O que fazer :: Apresente como uma lista JSON de strings, com uma string para cada linha e sem as linhas em branco, tudo o que vai desde a linha que contém "disease apart from promoting weight loss." até a linha que contém "Saudi Arabia braces", incluindo ambas.

Os dados ::
= = = = =
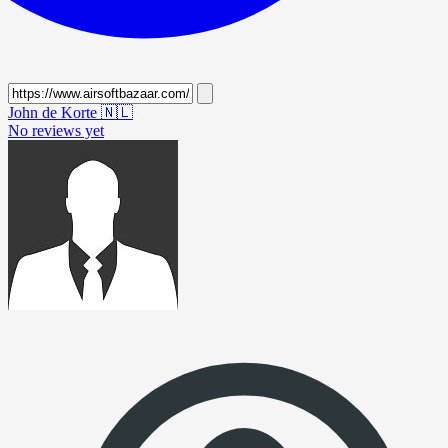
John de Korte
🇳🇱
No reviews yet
= = = = =
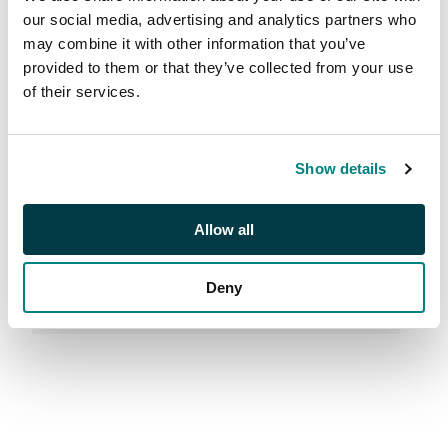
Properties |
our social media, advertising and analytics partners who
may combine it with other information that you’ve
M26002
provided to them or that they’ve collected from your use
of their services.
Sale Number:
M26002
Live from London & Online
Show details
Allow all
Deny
= = = = =
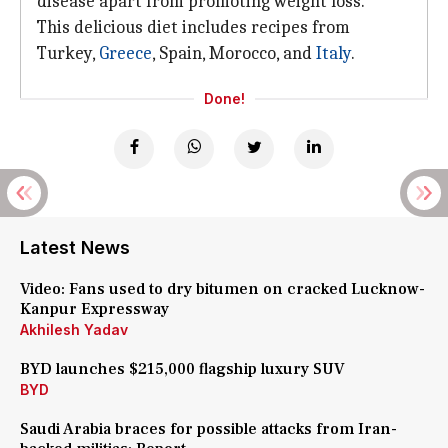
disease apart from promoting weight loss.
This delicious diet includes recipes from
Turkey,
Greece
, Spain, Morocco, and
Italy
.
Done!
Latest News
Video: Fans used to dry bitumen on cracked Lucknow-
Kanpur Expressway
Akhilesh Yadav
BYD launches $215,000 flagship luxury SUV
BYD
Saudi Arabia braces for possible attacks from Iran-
= = = = =
Resposta final ::
[
  "disease apart from promoting weight loss.",
  "This delicious diet includes recipes from",
  "Turkey,",
  "Greece",
  ", Spain, Morocco, and",
  "Italy",
  ".",
  "Done!",
  "Latest News",
  "Video: Fans used to dry bitumen on cracked Lucknow-",
  "Kanpur Expressway",
  "Akhilesh Yadav",
  "BYD launches $215,000 flagship luxury SUV",
  "BYD",
  "Saudi Arabia braces for possible attacks from Iran-"
]